Toeing the same line of thought, the Director General of Lagos Chamber of Commerce and Industry (LCCI), Mr. Muda Yusuf, agreed that the swap deal would smoothen the payment system in the bilateral trade between the two countries but stressed that it might not really strengthen the naira at the forex market, as the nation would have to enhance its productive base to achieve that.

Ken Ukaoha, the President General of the National Association of Nigerian Traders (NANTS), an umbrella body of businesses trading across the globe, while speaking to a national daily recently, warned that we should “shine our eyes” because things might not be as they seem.

His words: “This policy can trigger high volumes of import into this country, which is good. But, of course, it can also trigger unrestricted import of substandard goods.”
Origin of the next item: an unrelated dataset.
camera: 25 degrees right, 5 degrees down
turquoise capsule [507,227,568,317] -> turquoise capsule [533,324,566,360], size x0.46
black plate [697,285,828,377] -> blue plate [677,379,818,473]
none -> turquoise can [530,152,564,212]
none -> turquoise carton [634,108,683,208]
Another public affairs commentator, Mr. Boniface Okezie, the President of Progressive Shareholders Association of Nigeria (PSAN), told newsmen that the currency swap deal was unnecessary since it would ensure that majority of the country’s foreign trade deals were channelled to the Chinese economy.

“This will lead to economic dependence despite the fact that Nigeria is a sovereign nation. The policy will lead to the influx of Chinese goods into our country considering that we are contending with weak regulation,” he said.
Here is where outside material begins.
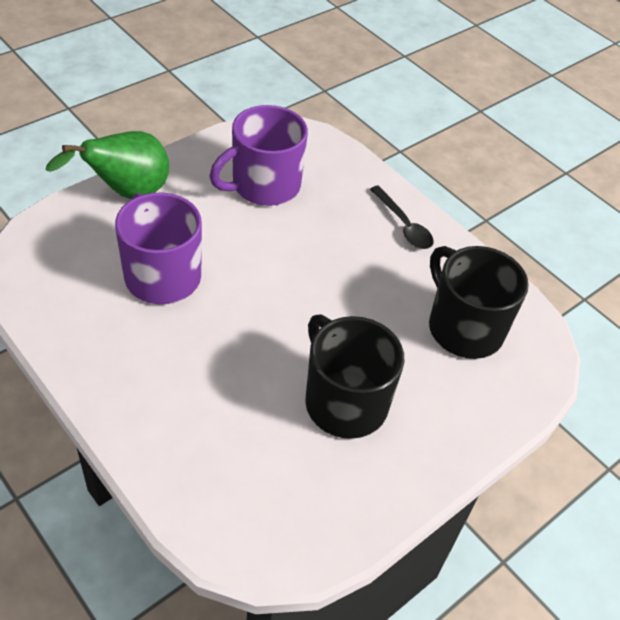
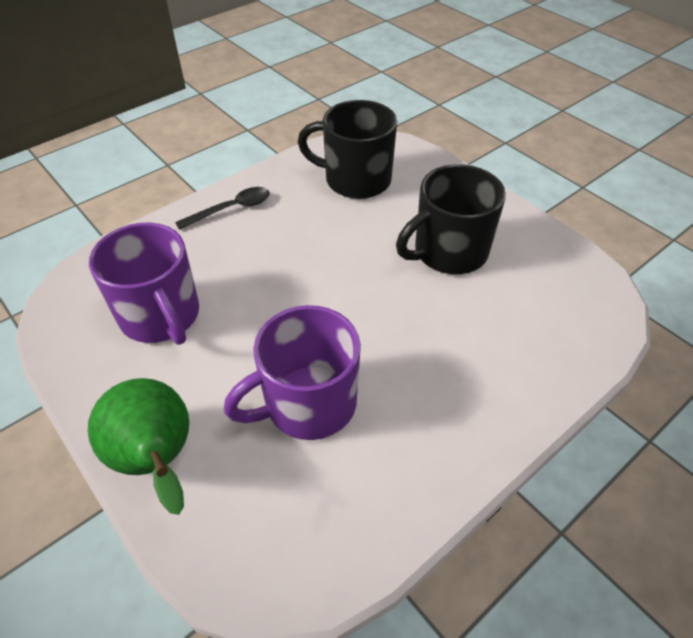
camera: 85 degrees left, 0 degrees up
black mug [429,246,529,359] -> black mug turned 45 degrees clockwise [298,100,397,199]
Okezie’s position echoes the recent warning by the US government that Nigeria and other African countries should be wary of Chinese deals. According to its immediate past Secretary of State, Rex Tillerson, China “encouraged dependency, utilised corrupt deals and endangered Africa’s natural resources.”

He added: “We are not in any way attempting to keep Chinese ‘dollars’ from Africa,” he said, “(but) it is important that African countries carefully consider the terms of those agreements and not forfeit their sovereignty.”

Last Thursday, CBN, in a circular by its Director, Financial Markets Department, Dr. Alvan Ikoku, announced plans to start bi-weekly auctions of the Chinese yuan, which is a maximum of 15 billion Renminbi or N720 billion with a three-year tenor.

Four banks, First Bank of Nigeria Limited, Stanbic IBTC, Standard Chartered Bank (SCB) and Zenith Bank Plc were earlier appointed as the settlement banks for the deal. And for any authorised bank to access the bi-weekly auction of the Chinese currency, such dealers “shall open Renminbi accounts with a correspondent bank and furnish CBN with its Renminbi account details, which may either be with a bank on-shore or offshore China.”

It also directed importers intending to import from China to obtain proforma invoices denominated in Renminbi as part of the documents required for the registration of ‘Form M’.